Un affare di famiglia è un film importante.
E non solo perchè ha vinto la Palma d’oro a Cannes 2018, ma perchè scardina le regole e mette in discussione le gerarchie etiche.
Vi spiego perchè.
Di quale affare si parla e di quale famiglia? Il punto è proprio questo.
Se riflettiamo prima sul concetto di famiglia, per come è raccontato in questo film

“Un affare di famiglia” descrive una famiglia che è come una matassa eterogenea; un gomitolo composto da fili di colore e di fibra diversi. Se si utilizza ne verrà fuori un lavoro irregolare e multicolor.
Il senso di famiglia che si respira in questo film è infatti irregolare; è fatto di elementi annessi che si raggruppano seguendo un ordine disordinato: sembra un grande ossimoro della famiglia e in questa prospettiva diventa un ossimoro dell’etica.
L’irregolarità del gesto, che arriva anche a diventare reato, mette in discussione il nostro parametro di giudizio comune.

Eppure la delicatezza emotiva del racconto cinematografico di Kore-eda Hirokazu, regista famoso per questo intimismo, e il rigore, con la dolcezza soprannaturale giapponese, svelano la ferocia contemporanee delle periferie urbane, ma nei toni tipicamente giapponesi.
E’ un film che definirei in questo senso assolutamente giapponese, in tutte le sue forme e i suoi colori.
Il nucleo etico, in cui tutti ci sappiamo riconoscere, assume caratteri e connotazioni così tipicamente nipponici da diventare, a tratti, di difficile comprensione. E’ come se questo film entrasse e uscisse continuamente da tradizione e contemporaneità
Come si forma questa infatti famiglia?
Si forma per scelta: casuale, obbligata, astuta, figlia dell’inganno e della suprema carità.
La bellezza sono i chiaroscuri morali che lasciano senza giudizio. Gli spettatori sono accompagnati continuamente verso una direzione che cambia vorticosamente. Non c’è scelta: si può solo prenderne atto.
Chi ha, infatti, il coraggio di condannare una famiglia che si forma sulla protezione reciproca, anche se gli strumenti sono l’inganno, la convenienza? Del resto i nemici da battere sono feroci: sono la fame, l’abbandono, la violenza, il degrado e il terrore della solitudine.

Questi sono gli affari.
Tecnicamente il film è raccontato benissimo: per la fotografia e la ricostruzione degli ambienti miseri; pochi metri in cui è accatastato tutto come un clutter obbligato, dove tutto è sudicio per forza, ma nello stesso tempo così crudamente accogliente.
Il cibo ha un posto speciale nelle immagini del film.
Il cibo è infatti il simbolo del sostentamento primordiale: recuperarlo attraverso l’inganno giustifica la sopravvivenza. E il gusto, l’assaporare i profumi e gli odori, appaiono una ricompensa che ogni persona merita comunque. I bambini la meritano ancora di più.

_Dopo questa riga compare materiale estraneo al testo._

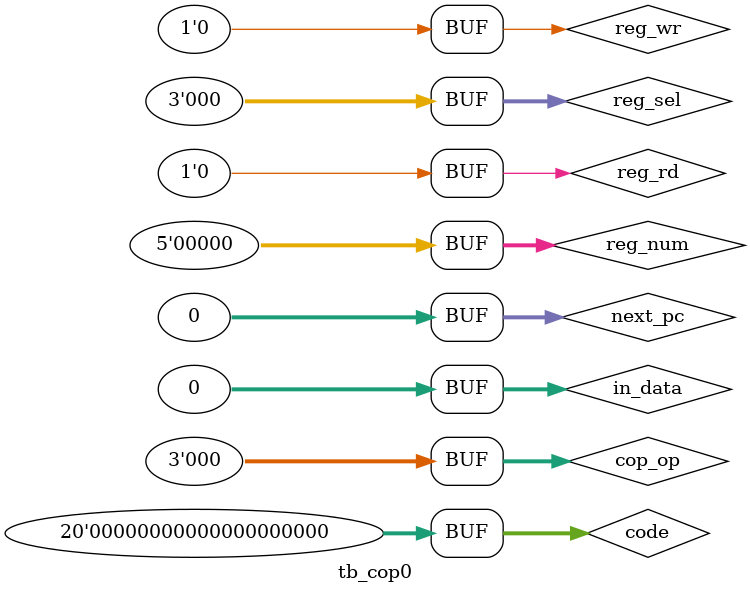
<source format=v>
`timescale 1ns / 1ps


module tb_cop0;

// Inputs
reg [4:0] reg_num;
reg [2:0] reg_sel;
reg [31:0] in_data;
reg [31:0] next_pc;
reg reg_wr;
reg reg_rd;
reg [2:0] cop_op;
reg [19:0] code;

// Outputs
wire [31:0] out_data;

// Instantiate the Unit Under Test (UUT)
cop uut (
        .reg_num(reg_num),
        .reg_sel(reg_sel),
        .in_data(in_data),
        .next_pc(next_pc),
        .reg_wr(reg_wr),
        .reg_rd(reg_rd),
        .cop_op(cop_op),
        .code(code),
        .out_data(out_data)
    );

initial begin
    // Initialize Inputs
    reg_num = 0;
    reg_sel = 0;
    in_data = 0;
    next_pc = 0;
    reg_wr = 0;
    reg_rd = 0;
    cop_op = 0;
    code = 0;

    // Wait 100 ns for global reset to finish
    #100;

    // Add stimulus here

end

endmodule


</source>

E’ questo che mi ha colpito.
Un affare di famiglia è un film che scardina nello spettatore il senso comune delle cose: della famiglia, del degrado, del furto. L’unico senso che resta intatto è quello del l’amore misericordioso. Una misericordia vissuta con canoni impensabili, ma pur sempre una misericordia: il racconto di un’umanità vissuta nel disumano.
il regista Kore-eda Hirokazu ha detto :
Anche se il film voleva essere realistico, desideravo mostrare la poesia degli esseri umani …

Bellissimo l’articolo su “Un affare di famiglia”. Ho visto il film e mi ha colpito per la crudezza delle situazioni che fanno da contraltare ad uno strampalato, ma in qualche modo delicato, schema familiare. La sensibile lettura data nell’articolo ha evidenziato i contrastanti punti di vista della storia e ha fornito una guida che giustifica e alleggerisce i passaggi più cupi.